Abstract:In this work, we present DeepEraser, an effective deep network for generic text removal. DeepEraser utilizes a recurrent architecture that erases the text in an image via iterative operations. Our idea comes from the process of erasing pencil script, where the text area designated for removal is subject to continuous monitoring and the text is attenuated progressively, ensuring a thorough and clean erasure. Technically, at each iteration, an innovative erasing module is deployed, which not only explicitly aggregates the previous erasing progress but also mines additional semantic context to erase the target text. Through iterative refinements, the text regions are progressively replaced with more appropriate content and finally converge to a relatively accurate status. Furthermore, a custom mask generation strategy is introduced to improve the capability of DeepEraser for adaptive text removal, as opposed to indiscriminately removing all the text in an image. Our DeepEraser is notably compact with only 1.4M parameters and trained in an end-to-end manner. To verify its effectiveness, extensive experiments are conducted on several prevalent benchmarks, including SCUT-Syn, SCUT-EnsText, and Oxford Synthetic text dataset. The quantitative and qualitative results demonstrate the effectiveness of our DeepEraser over the state-of-the-art methods, as well as its strong generalization ability in custom mask text removal. The codes and pre-trained models are available at
What problem does this paper attempt to address?
The problem that this paper attempts to solve is the text removal in digital images. Specifically, its goal is to remove text from images and replace these areas with content that is coordinated with the surrounding environment. In a world that increasingly values data privacy, this technology has important application values, such as hiding sensitive information (such as addresses, license plate numbers, ID numbers, etc.), and playing a role in various applications such as intelligent education, text editing, image retrieval, and augmented reality translation.
### Main contributions of the paper
1. **Propose DeepEraser**: an end - to - end deep network for general - purpose text removal. DeepEraser adopts a recursive structure to remove text through iterative context mining and context updating.
2. **Introduce a custom mask generation strategy**: to enhance the ability of adaptive text removal, rather than simply removing all text areas in the image.
3. **Lightweight design**: DeepEraser has only 1.4M parameters, and the training objective is simple, only calculating the L1 distance between the predicted text - free image and the real image.
4. **Extensive experimental verification**: A large number of experiments have been carried out on multiple popular datasets (such as SCUT - Syn, SCUT - EnsText, and Oxford Synthetic text dataset). Quantitative and qualitative results show that DeepEraser outperforms existing methods in performance and shows strong generalization ability in custom - mask text removal.
### Technical details
1. **Custom mask generation**:
- **Training phase**: Randomly select text instances in the image and generate a binary mask \( M_0 \), indicating the text areas to be removed.
- **Inference stage**: Existing text detectors can be used or text areas to be removed can be manually marked.
2. **Feature extraction**:
- Concatenate the text image \( I_0 \) and the mask \( M_0 \) along the channel dimension and input them into a CNN - based backbone network for feature extraction.
- The backbone network consists of six residual blocks without any down - sampling operations, generating a more refined feature map.
3. **Iterative text removal**:
- The core component is the erasing module, which iteratively refines the current removal results.

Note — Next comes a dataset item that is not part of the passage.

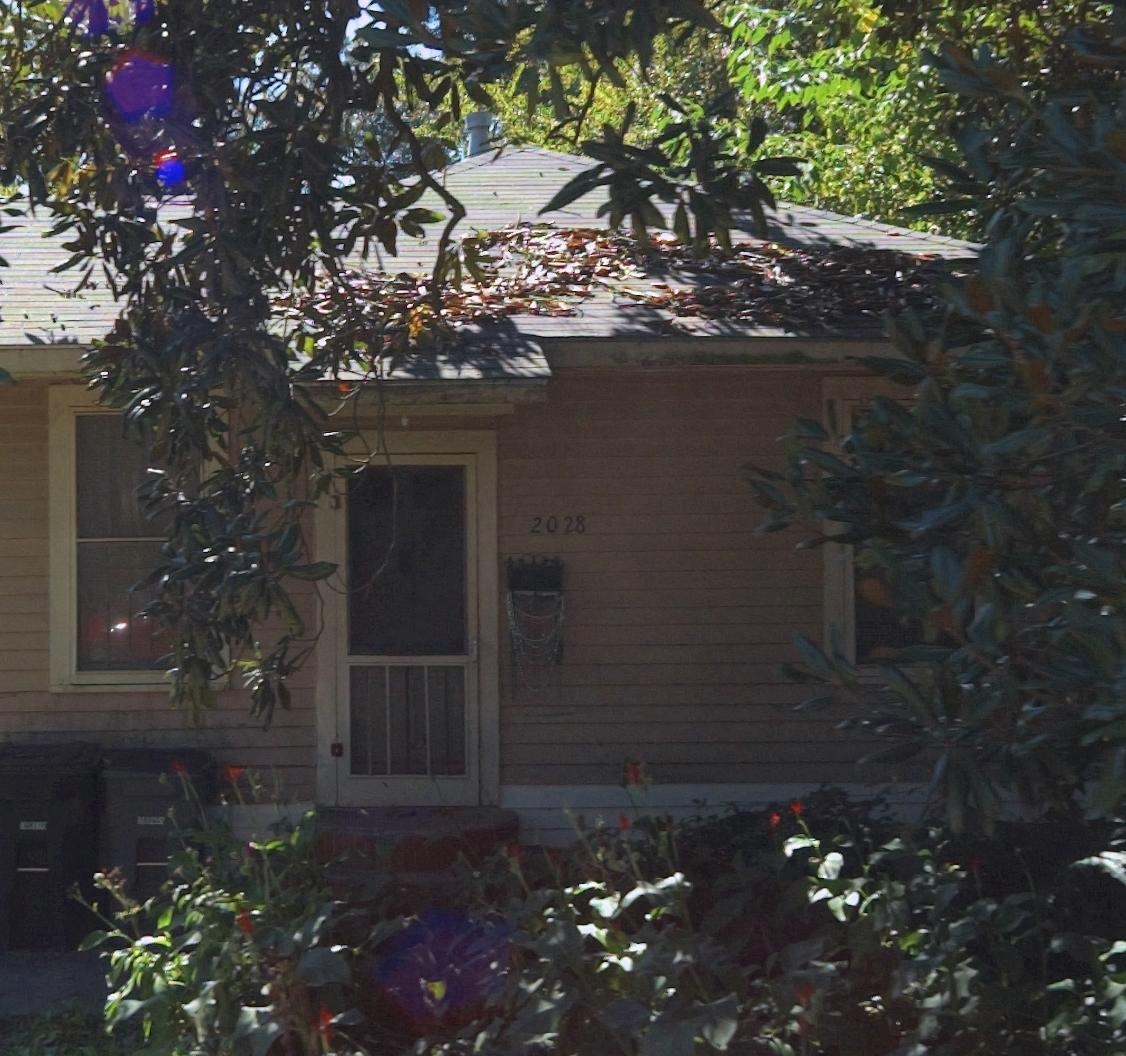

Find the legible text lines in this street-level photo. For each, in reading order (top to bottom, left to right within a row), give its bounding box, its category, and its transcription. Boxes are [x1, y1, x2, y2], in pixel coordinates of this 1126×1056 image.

[527, 512, 589, 537] StreetNumber: 2028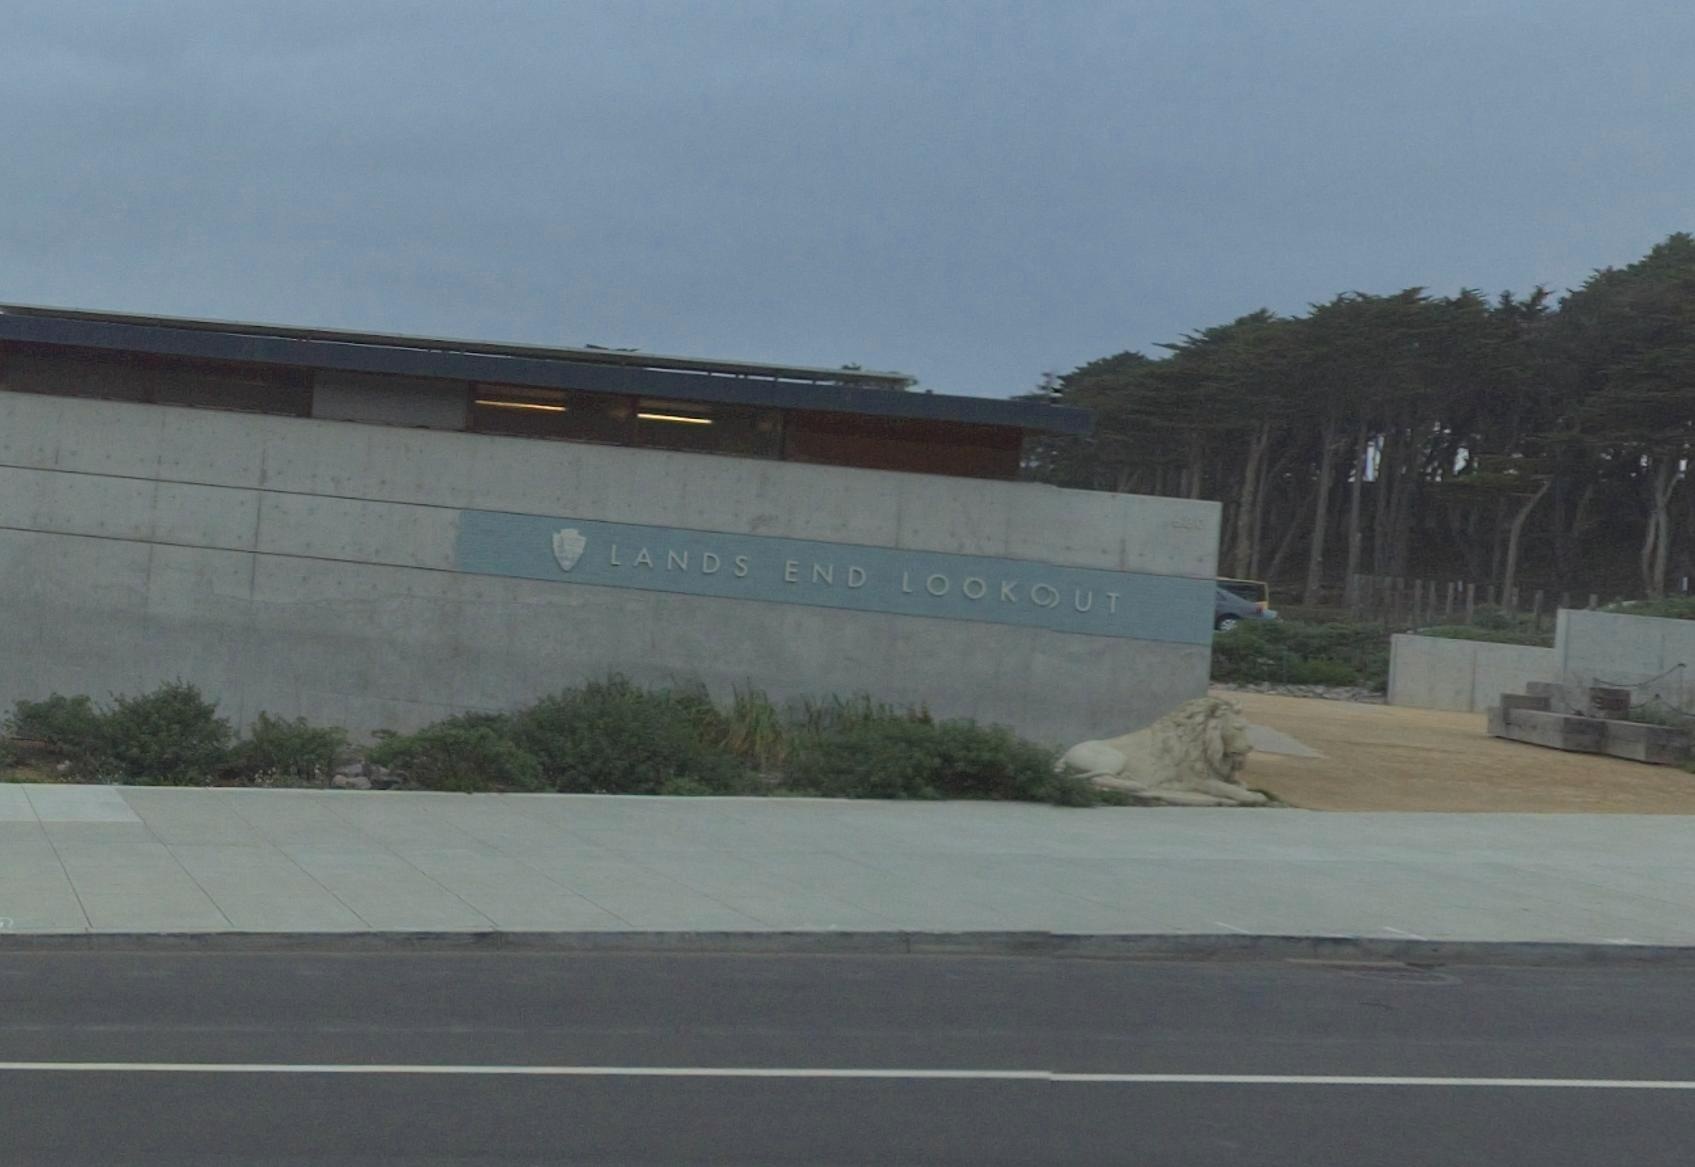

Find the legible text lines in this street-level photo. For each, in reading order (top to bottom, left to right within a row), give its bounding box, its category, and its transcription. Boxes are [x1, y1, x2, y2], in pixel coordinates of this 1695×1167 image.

- In the \( k \) - th iteration, the erasing module receives the context feature \( E_I \), the previously estimated text - free image \( I_{k - 1} \) and the latent feature \( l_{k - 1} \), and outputs the updated latent feature \( l_k \) and the current residual image \( r_k \).
- The update formula is: \[ I_k = I_0 + r_k \]
4. **Training objective**:
- The loss function is defined as the sum of the L1 distances between the predicted text - free image and the real image in each iteration step: \[ L=\sum_{k = 1}^K\lambda^{K - k}\| I_{gt}-I_k \|_1 \]
- where \( \lambda \) is a weight factor less than 1, used to balance the importance of different iteration steps.
### Experimental results
- **Datasets**: SCUT - EnsText, SCUT - Syn, and Oxford Synthetic text dataset.
- **Evaluation metrics**: including PSNR, MSSIM, MSE, AGE, pEPs, pCEPS, etc.
- **Quantitative and qualitative results**: DeepEraser performs well on multiple datasets, especially in custom - mask text removal.
### Conclusion
DeepEraser effectively solves the problem of text removal in digital images through a recursive structure and iterative context mining. Its lightweight design and simple training objective make it highly practical and efficient in practical applications.